Reproduce the data below exactly. Skip the pictures.

Records excerpted from a collection
────────────────────────────────────────

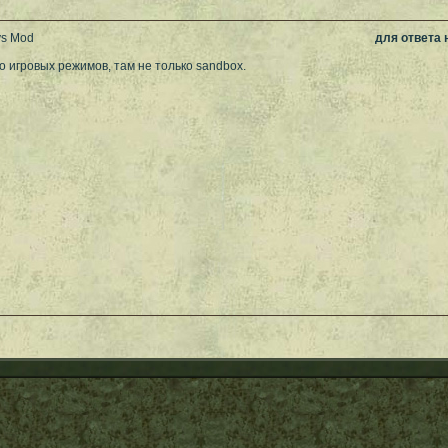
ys Mod
для ответа
о игровых режимов, там не только sandbox.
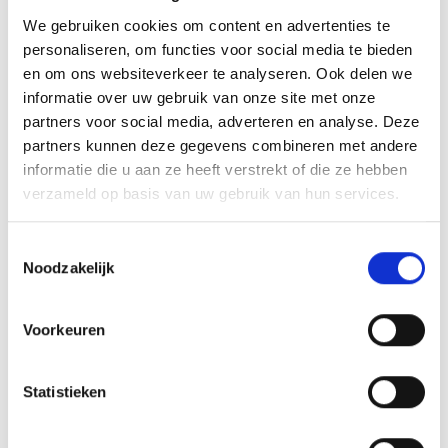
V
We gebruiken cookies om content en advertenties te
personaliseren, om functies voor social media te bieden
en om ons websiteverkeer te analyseren. Ook delen we
informatie over uw gebruik van onze site met onze
Lyfi peak (3.352 m)
partners voor social media, adverteren en analyse. Deze
Hauptplatz 14
partners kunnen deze gegevens combineren met andere
informatie die u aan ze heeft verstrekt of die ze hebben
39021 Latsch
verzameld op basis van uw gebruik van hun services.
info@latsch.it
Toestemmingsselectie
Noodzakelijk
Ligging
Impressies
Voorkeuren
Statistieken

────────────────────────────────────────

- Response area:
ys Mod
для ответа
о игровых режимов, там не только sandbox.
V
We gebruiken cookies om content en advertenties te
personaliseren, om functies voor social media te bieden
en om ons websiteverkeer te analyseren. Ook delen we
informatie over uw gebruik van onze site met onze
Lyfi peak (3.352 m)
partners voor social media, adverteren en analyse. Deze
Hauptplatz 14
partners kunnen deze gegevens combineren met andere
informatie die u aan ze heeft verstrekt of die ze hebben
39021 Latsch
verzameld op basis van uw gebruik van hun services.
info@latsch.it
Toestemmingsselectie
Noodzakelijk
Ligging
Impressies
Voorkeuren
Statistieken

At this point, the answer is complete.